The gall of some people just chaps my hide. (Oh God, I really am turning into my mother.) Below is a conversation between a 40-year-old professional and a 28-year-old bum about identity, the social relevance of self-esteem, and the limits of the usefulness of self-deprecation, although only one of us is aware of it.
dessa_dangerous, on 29.Aug.2009, 2:26pm, said:
I really don't know what to make of this. You sat in a room full of people who negatively generalized your people--if you're an American, Americans are your people, whether you like it or not--as being shallow and if I may paraphrase, fake, and your reaction was to nod and think passively, "yes, you're right."
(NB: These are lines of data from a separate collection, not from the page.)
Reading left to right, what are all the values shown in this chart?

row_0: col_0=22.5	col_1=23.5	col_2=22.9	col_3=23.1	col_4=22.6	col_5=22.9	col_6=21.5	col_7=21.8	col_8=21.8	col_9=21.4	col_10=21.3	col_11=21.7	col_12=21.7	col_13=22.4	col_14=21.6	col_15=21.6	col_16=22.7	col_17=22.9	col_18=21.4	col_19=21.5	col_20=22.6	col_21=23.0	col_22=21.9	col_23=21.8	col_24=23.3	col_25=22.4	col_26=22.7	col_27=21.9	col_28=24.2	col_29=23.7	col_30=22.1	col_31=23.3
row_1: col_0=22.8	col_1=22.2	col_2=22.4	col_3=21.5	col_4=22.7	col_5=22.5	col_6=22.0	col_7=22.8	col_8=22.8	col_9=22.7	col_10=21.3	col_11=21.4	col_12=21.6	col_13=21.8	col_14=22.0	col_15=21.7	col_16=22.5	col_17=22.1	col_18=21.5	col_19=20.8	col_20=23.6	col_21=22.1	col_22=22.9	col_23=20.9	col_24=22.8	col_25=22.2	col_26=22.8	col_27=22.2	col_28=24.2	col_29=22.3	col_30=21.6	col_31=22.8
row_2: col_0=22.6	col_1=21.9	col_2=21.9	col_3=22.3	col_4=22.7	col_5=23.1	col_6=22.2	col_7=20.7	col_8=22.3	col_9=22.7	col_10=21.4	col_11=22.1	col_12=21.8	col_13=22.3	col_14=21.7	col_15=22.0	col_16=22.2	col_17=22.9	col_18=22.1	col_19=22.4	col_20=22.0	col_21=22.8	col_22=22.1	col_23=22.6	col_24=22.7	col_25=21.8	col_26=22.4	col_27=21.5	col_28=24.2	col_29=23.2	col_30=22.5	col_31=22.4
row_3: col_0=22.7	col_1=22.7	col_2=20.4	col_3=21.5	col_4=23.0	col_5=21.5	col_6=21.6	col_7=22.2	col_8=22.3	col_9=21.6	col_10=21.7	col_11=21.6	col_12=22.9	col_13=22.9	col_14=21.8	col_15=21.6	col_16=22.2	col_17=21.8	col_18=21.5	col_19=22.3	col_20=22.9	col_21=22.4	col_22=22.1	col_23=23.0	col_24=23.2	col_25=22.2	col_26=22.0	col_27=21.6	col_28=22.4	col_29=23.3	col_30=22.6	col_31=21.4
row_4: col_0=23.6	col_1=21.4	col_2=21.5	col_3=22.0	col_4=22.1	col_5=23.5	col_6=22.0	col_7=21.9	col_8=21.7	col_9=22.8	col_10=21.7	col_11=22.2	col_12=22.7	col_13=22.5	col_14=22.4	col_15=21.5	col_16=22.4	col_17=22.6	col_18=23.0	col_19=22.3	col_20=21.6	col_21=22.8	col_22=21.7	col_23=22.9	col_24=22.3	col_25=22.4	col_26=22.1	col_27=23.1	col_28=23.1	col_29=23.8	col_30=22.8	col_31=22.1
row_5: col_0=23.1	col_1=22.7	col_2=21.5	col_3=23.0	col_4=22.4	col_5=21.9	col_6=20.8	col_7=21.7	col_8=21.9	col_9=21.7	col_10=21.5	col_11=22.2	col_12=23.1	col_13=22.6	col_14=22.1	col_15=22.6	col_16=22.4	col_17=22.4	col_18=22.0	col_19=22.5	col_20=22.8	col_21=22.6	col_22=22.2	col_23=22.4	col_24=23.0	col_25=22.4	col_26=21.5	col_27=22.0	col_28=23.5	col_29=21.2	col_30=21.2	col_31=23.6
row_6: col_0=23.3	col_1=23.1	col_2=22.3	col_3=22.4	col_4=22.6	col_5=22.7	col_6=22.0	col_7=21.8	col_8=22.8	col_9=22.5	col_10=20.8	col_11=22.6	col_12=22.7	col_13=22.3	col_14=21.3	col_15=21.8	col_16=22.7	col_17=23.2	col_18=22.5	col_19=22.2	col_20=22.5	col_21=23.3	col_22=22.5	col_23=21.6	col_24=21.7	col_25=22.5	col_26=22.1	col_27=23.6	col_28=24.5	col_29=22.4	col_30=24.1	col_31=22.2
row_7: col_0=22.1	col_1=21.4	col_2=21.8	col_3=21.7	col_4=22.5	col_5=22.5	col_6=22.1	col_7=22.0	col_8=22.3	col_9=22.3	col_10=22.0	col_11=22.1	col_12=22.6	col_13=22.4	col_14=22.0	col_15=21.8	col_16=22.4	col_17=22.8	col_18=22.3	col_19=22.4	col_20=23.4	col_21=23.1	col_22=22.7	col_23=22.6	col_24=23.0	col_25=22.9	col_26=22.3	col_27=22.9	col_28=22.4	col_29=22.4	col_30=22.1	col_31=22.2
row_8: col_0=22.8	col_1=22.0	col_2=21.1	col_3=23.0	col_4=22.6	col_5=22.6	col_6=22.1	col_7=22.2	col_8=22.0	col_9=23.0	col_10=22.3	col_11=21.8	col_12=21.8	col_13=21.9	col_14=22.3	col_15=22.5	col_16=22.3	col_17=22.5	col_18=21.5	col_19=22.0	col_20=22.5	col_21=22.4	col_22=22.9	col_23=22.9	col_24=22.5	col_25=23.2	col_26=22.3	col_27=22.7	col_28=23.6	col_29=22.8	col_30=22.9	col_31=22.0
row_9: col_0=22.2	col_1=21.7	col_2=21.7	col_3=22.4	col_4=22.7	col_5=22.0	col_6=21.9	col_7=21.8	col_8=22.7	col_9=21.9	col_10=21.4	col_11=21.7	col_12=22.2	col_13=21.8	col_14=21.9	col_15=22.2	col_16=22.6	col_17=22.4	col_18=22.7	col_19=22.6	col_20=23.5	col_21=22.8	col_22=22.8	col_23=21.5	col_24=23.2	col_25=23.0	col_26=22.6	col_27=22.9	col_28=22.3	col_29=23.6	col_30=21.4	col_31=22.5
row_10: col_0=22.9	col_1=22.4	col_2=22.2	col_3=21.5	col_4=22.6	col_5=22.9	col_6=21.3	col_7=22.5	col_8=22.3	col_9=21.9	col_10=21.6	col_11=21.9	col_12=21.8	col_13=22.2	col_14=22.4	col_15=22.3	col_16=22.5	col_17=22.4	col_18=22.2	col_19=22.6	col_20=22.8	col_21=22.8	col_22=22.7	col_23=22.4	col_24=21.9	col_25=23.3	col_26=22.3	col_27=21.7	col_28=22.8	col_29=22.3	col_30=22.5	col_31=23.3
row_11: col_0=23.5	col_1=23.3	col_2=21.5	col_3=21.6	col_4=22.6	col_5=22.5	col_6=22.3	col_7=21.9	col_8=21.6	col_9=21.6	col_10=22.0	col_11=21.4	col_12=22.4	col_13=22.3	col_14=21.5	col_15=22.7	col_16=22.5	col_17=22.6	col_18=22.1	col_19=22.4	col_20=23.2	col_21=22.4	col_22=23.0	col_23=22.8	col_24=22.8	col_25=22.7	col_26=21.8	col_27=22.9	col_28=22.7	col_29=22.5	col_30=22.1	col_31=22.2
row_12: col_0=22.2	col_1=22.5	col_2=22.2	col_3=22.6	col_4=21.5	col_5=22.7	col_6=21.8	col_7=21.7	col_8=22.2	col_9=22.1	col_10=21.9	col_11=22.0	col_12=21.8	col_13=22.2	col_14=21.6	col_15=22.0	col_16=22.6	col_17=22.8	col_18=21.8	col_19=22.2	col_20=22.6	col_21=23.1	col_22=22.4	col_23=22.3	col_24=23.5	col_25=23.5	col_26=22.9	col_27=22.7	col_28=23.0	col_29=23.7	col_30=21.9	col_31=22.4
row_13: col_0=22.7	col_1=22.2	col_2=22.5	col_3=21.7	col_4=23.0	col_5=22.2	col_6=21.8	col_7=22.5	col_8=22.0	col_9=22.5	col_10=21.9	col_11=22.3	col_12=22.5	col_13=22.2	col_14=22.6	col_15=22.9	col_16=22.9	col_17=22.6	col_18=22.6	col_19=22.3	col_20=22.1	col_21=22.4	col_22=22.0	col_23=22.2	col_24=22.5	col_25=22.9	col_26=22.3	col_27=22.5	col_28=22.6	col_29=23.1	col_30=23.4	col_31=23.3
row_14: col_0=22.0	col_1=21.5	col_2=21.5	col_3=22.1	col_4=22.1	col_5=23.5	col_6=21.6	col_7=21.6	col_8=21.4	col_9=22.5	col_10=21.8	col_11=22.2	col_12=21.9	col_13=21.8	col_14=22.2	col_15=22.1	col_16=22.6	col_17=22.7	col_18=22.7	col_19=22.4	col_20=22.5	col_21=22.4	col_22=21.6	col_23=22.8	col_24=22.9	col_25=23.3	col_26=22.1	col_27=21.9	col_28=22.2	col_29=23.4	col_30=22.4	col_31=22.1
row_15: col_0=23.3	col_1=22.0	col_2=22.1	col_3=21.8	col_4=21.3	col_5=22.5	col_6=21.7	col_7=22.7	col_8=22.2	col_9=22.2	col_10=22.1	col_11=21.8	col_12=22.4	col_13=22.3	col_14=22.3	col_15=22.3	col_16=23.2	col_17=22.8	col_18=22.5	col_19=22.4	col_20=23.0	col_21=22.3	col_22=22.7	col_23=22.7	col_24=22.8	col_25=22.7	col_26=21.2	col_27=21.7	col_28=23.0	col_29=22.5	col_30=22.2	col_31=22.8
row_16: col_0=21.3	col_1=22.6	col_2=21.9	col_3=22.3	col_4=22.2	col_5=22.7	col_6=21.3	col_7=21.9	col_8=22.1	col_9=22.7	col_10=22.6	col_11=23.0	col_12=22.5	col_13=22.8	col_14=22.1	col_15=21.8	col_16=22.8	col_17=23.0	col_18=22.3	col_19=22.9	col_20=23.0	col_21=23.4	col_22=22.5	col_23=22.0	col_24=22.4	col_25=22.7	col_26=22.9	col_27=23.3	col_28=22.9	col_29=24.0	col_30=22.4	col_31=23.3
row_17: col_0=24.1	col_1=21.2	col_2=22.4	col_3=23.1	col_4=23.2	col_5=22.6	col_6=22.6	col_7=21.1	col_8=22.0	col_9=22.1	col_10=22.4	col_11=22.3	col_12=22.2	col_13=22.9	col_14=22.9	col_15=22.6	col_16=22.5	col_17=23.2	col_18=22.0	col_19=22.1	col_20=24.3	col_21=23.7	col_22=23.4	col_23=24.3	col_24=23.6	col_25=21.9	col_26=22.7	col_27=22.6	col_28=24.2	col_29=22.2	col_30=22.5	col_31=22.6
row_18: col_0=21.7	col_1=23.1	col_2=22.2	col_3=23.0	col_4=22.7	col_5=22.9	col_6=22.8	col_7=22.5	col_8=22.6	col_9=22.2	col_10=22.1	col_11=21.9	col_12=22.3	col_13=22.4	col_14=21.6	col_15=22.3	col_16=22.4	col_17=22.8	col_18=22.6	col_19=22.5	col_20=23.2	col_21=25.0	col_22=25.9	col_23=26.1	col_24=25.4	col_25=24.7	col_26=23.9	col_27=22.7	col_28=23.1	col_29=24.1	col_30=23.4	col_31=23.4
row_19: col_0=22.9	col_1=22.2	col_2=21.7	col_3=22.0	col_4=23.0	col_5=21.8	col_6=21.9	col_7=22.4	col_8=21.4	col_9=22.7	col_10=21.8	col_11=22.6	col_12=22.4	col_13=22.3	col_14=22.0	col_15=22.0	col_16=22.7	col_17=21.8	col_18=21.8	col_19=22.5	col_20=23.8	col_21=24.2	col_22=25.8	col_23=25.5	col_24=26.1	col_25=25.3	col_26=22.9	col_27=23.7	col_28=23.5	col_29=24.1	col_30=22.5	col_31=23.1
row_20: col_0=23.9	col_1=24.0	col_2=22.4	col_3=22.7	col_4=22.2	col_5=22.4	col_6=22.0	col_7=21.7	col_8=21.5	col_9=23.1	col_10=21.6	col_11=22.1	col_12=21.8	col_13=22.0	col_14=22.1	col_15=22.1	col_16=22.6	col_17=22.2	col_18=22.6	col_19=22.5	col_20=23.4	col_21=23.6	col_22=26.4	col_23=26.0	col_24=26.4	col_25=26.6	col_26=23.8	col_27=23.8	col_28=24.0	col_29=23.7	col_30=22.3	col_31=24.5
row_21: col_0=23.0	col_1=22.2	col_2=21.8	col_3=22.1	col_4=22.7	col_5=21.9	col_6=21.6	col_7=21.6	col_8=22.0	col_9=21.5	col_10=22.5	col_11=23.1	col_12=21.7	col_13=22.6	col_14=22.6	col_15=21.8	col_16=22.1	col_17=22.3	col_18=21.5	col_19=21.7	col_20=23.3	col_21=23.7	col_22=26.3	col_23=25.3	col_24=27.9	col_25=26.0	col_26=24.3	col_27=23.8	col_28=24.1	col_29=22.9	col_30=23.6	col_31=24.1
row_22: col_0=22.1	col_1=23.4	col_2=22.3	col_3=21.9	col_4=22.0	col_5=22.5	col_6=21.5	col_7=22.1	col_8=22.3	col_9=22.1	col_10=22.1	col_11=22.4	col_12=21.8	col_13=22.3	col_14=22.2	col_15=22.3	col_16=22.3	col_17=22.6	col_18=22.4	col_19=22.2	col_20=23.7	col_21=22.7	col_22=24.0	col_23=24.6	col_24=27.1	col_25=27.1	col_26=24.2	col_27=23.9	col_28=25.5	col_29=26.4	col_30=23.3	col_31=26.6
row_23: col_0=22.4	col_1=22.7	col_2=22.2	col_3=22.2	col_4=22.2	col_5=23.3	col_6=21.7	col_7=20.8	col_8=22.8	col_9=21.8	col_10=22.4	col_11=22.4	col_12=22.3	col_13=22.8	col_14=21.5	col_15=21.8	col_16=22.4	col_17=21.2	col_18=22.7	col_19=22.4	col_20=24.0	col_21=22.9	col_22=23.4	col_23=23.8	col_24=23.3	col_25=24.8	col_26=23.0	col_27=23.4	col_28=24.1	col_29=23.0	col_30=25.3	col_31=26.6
The problem with situations like these is that people like you--not that I know you from Adam, but people who say out loud the sort of thing you've just written down--is that they think they are somehow different, somehow exempt. That when the gross generalizations are made that they're about someone else.
No one is done justice when we, rather than disproving stereotypes through action, sit around wringing our hands and feeling superior.
Furthermore, the assessment is inaccurate. America, like any other country, is full of all sorts of kinds of people--good, bad, smart, dumb, shallow, prophetic, etcetera etcetera etcetera. America, unlike some countries, has been the birthplace of some of the greatest works of art, literature, science and medicine introduced in the last 150 years. Of music and ideas and movements. Americans are shallow, my ass. Maybe the people you know are shallow and lead pointless, useless lives. That doesn't mean everyone is or does.
As for whether Americans are overly polite--I'll take overly polite over overly hostile any old day.